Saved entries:
------------------------------------------------------------

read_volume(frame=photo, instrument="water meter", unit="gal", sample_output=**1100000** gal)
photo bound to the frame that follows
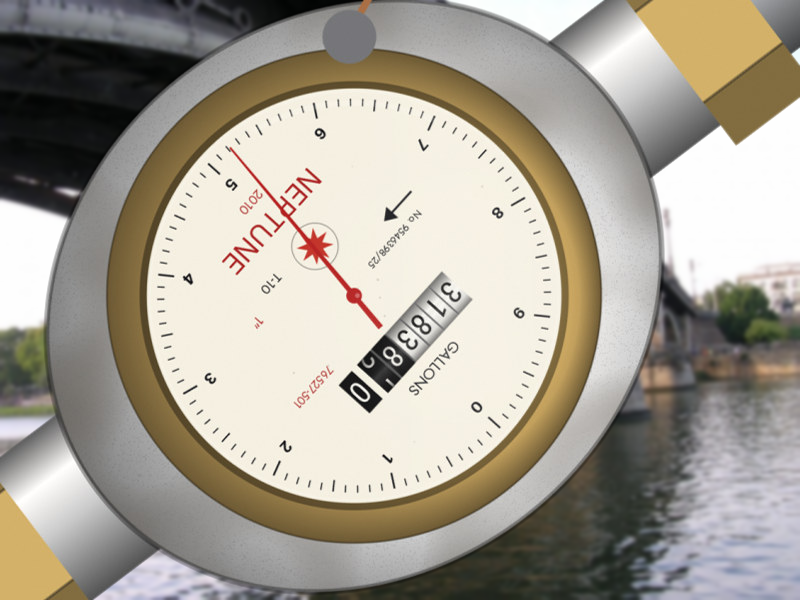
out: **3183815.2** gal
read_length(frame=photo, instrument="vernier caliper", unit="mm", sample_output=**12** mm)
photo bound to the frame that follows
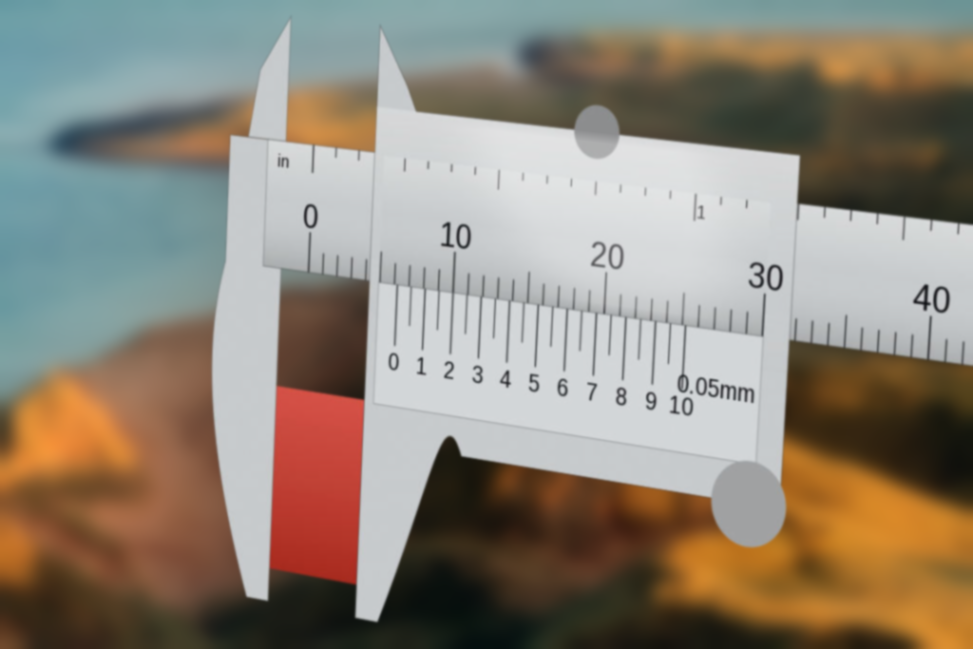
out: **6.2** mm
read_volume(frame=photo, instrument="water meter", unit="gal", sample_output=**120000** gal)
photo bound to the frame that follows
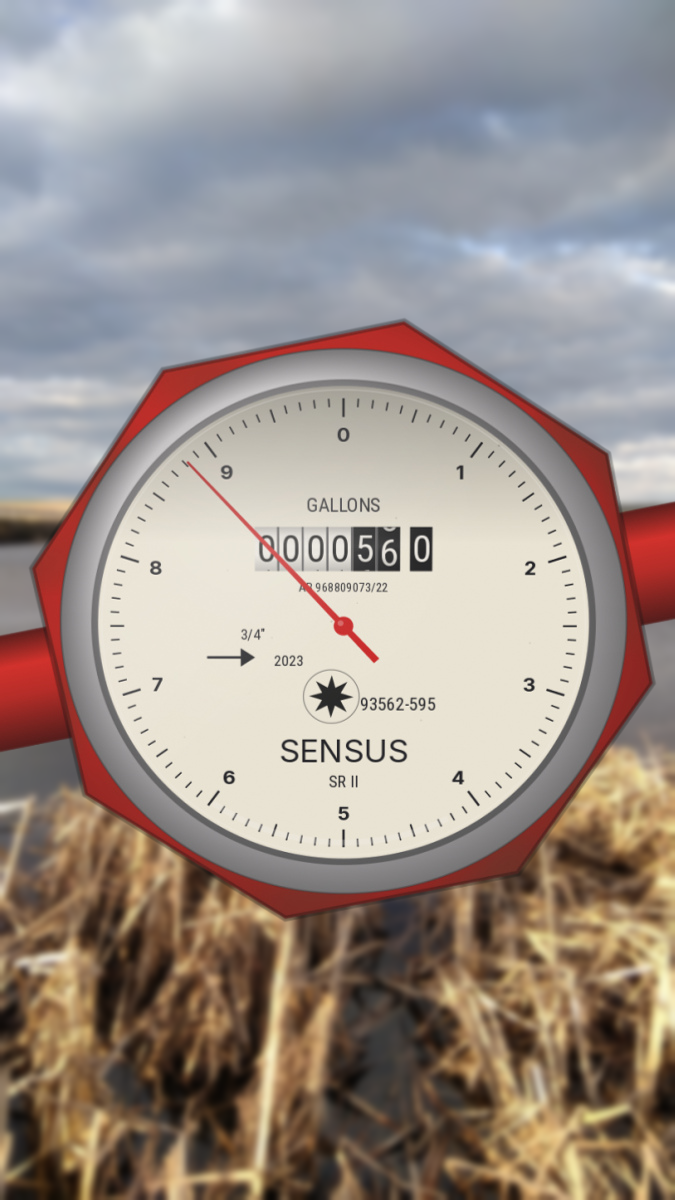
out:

------------------------------------------------------------

### Task brief
Reproduce all of the rows above verbatim, omitting the pictures from your answer.

### Solution for this exercise
read_volume(frame=photo, instrument="water meter", unit="gal", sample_output=**1100000** gal)
photo bound to the frame that follows
out: **3183815.2** gal
read_length(frame=photo, instrument="vernier caliper", unit="mm", sample_output=**12** mm)
photo bound to the frame that follows
out: **6.2** mm
read_volume(frame=photo, instrument="water meter", unit="gal", sample_output=**120000** gal)
photo bound to the frame that follows
out:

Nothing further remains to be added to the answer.